== Segment start ==
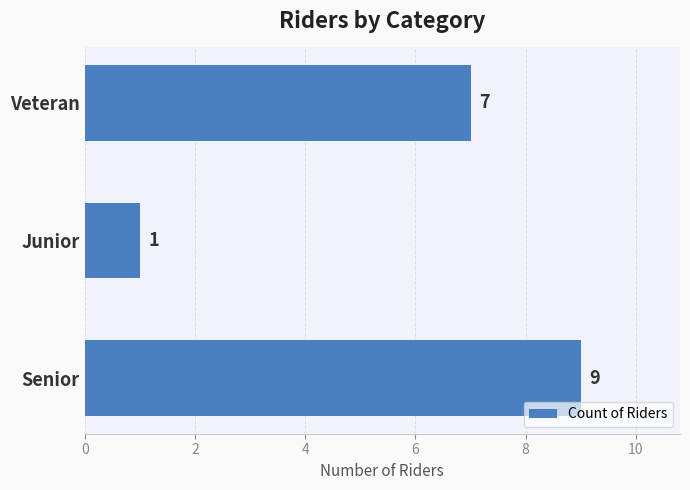

At which label is the value closest to 5?

Veteran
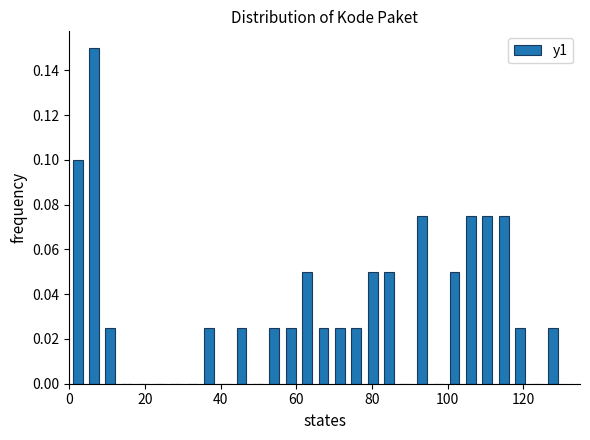

Read against the x-axis, roughly where is the centre of the tallest bar?

6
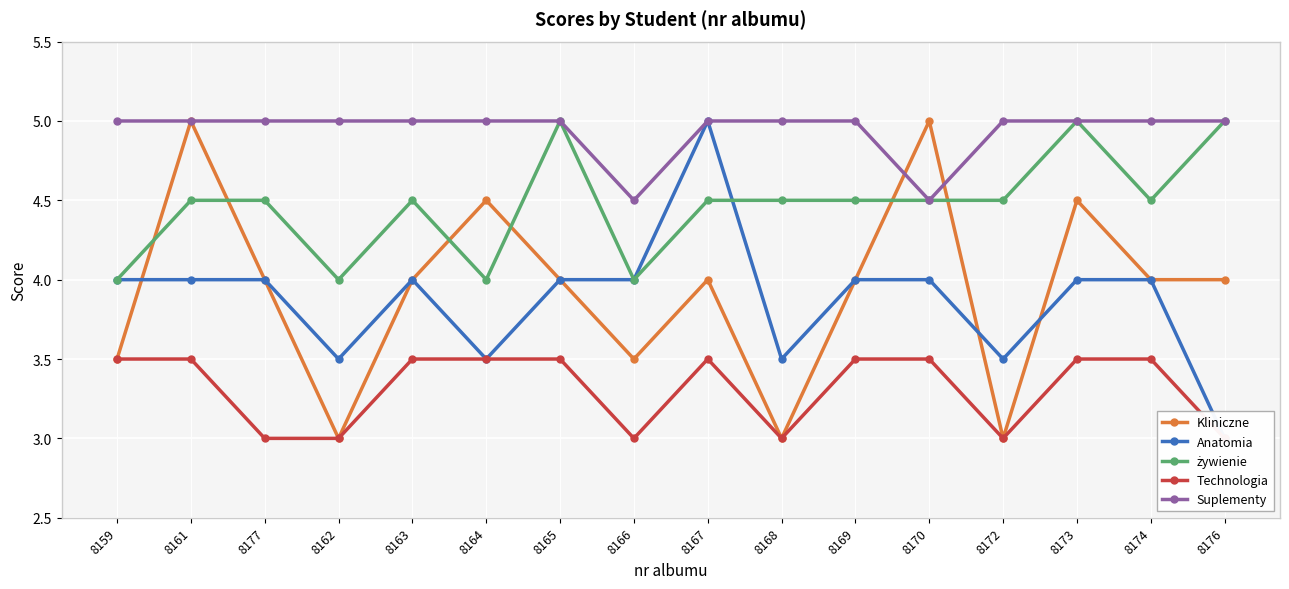

How many interior local valleys does the Kliniczne series have?

4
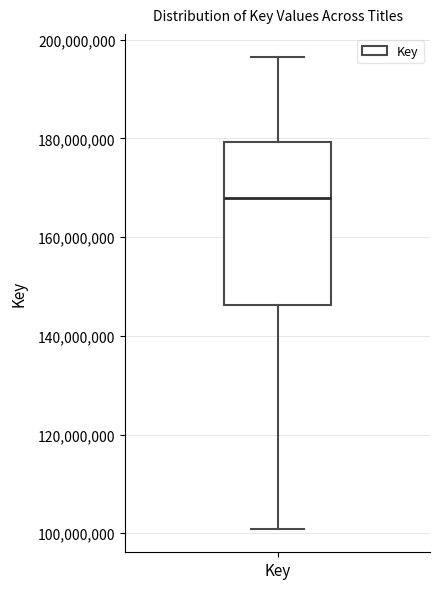

Transcribe this box plot: give where the median line is, the range the box spans, and where the two whiskers end, as read against the y-axis. The values are not printed on the chart, so give them approximately, as read against the axis.

median 168000000, box 146000000 to 180000000, whiskers 100000000 to 196000000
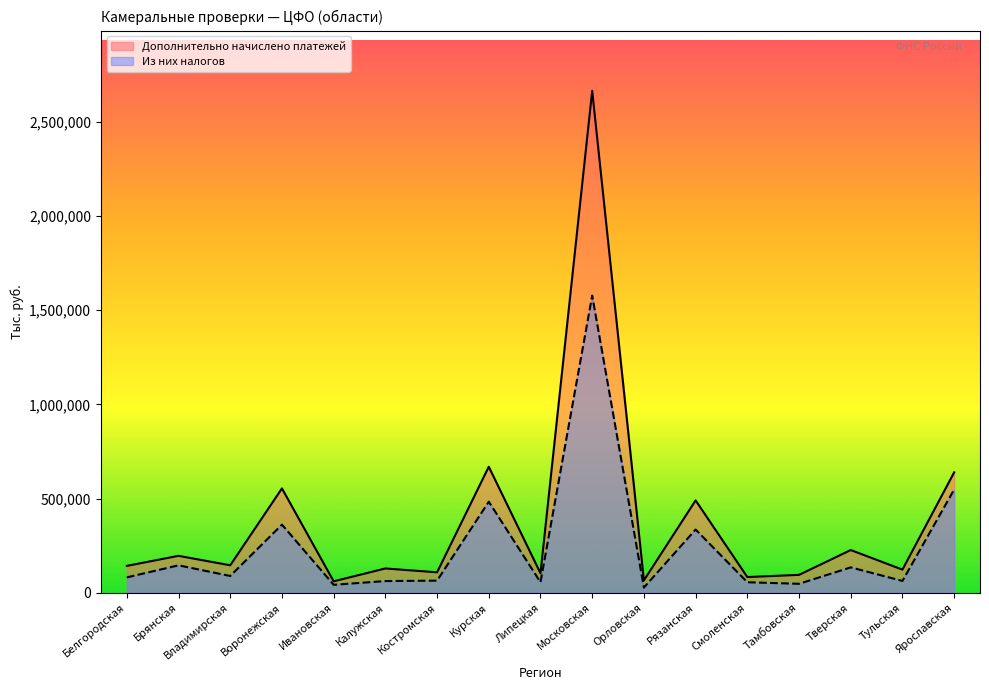

Where is the first local maximum for Дополнительно начислено платежей?

Брянская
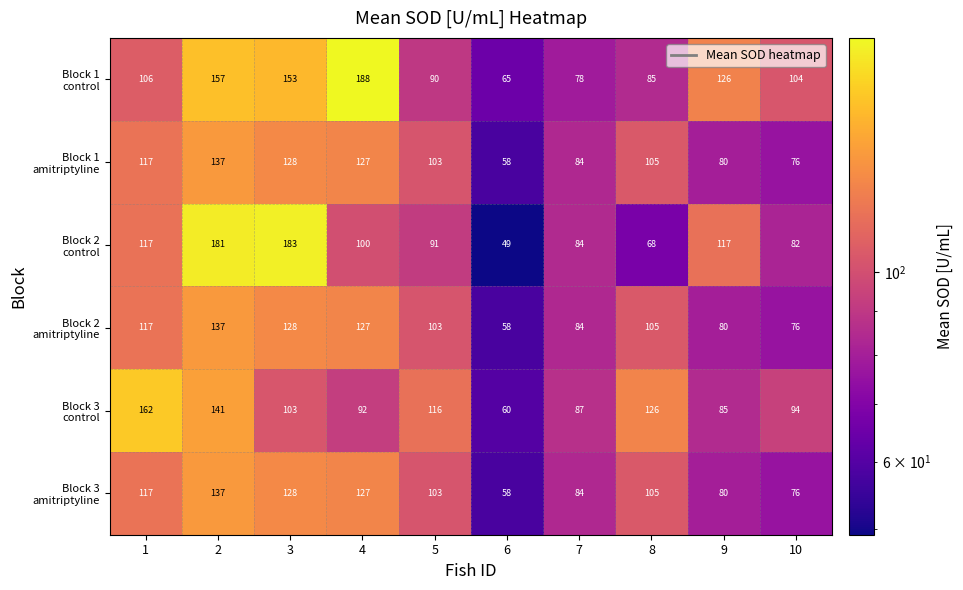

What is the difference between the highest and lowest values at 5?

26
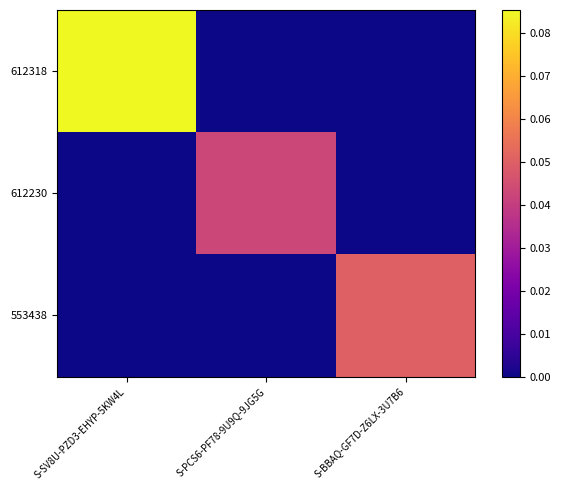

What is the total value across all series at S-BBAQ-GF7D-Z6LX-3U7B6?

0.1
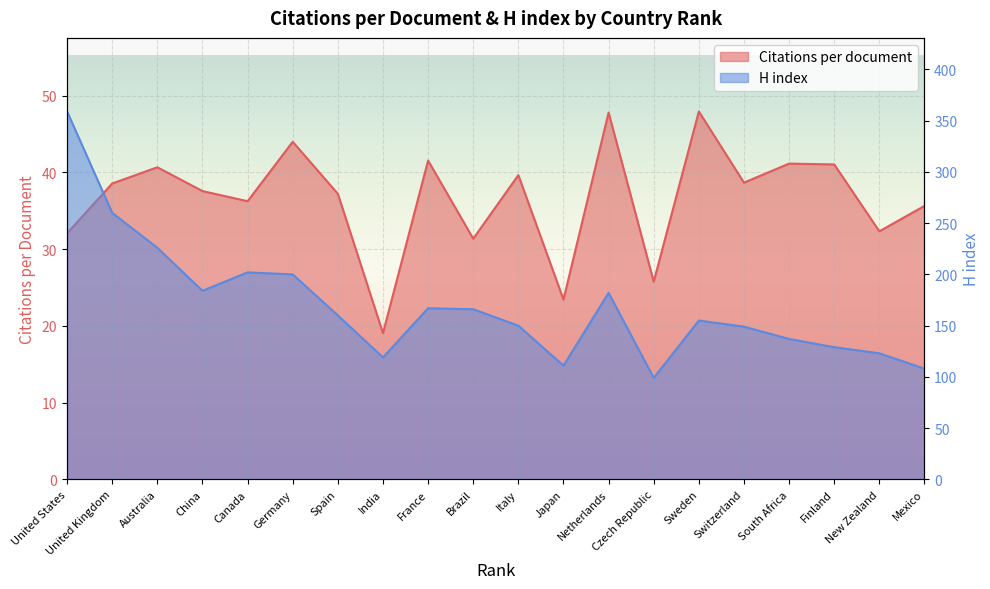

What is the minimum value shown in the chart?

19.0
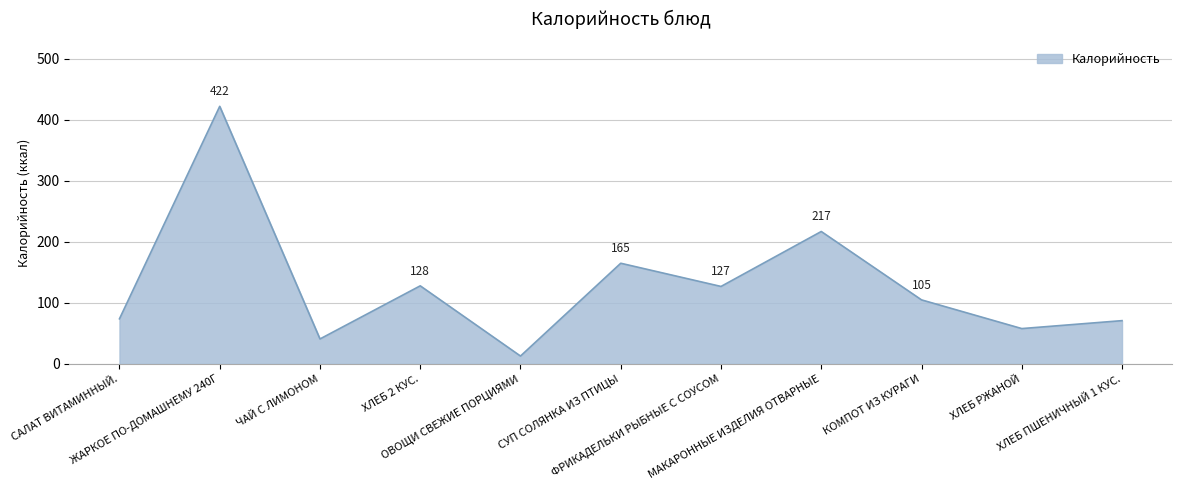

What is the change in value from ОВОЩИ СВЕЖИЕ ПОРЦИЯМИ to ФРИКАДЕЛЬКИ РЫБНЫЕ С СОУСОМ?

+114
== Segment end ==
→ **Task**
Please output every one of the records above exactly as they appear, leaving out the pictures.

→ **Your solution**
At which label is the value closest to 5?

Veteran

Read against the x-axis, roughly where is the centre of the tallest bar?

6

How many interior local valleys does the Kliniczne series have?

4

Transcribe this box plot: give where the median line is, the range the box spans, and where the two whiskers end, as read against the y-axis. The values are not printed on the chart, so give them approximately, as read against the axis.

median 168000000, box 146000000 to 180000000, whiskers 100000000 to 196000000

Where is the first local maximum for Дополнительно начислено платежей?

Брянская

What is the difference between the highest and lowest values at 5?

26

What is the total value across all series at S-BBAQ-GF7D-Z6LX-3U7B6?

0.1

What is the minimum value shown in the chart?

19.0

What is the change in value from ОВОЩИ СВЕЖИЕ ПОРЦИЯМИ to ФРИКАДЕЛЬКИ РЫБНЫЕ С СОУСОМ?

+114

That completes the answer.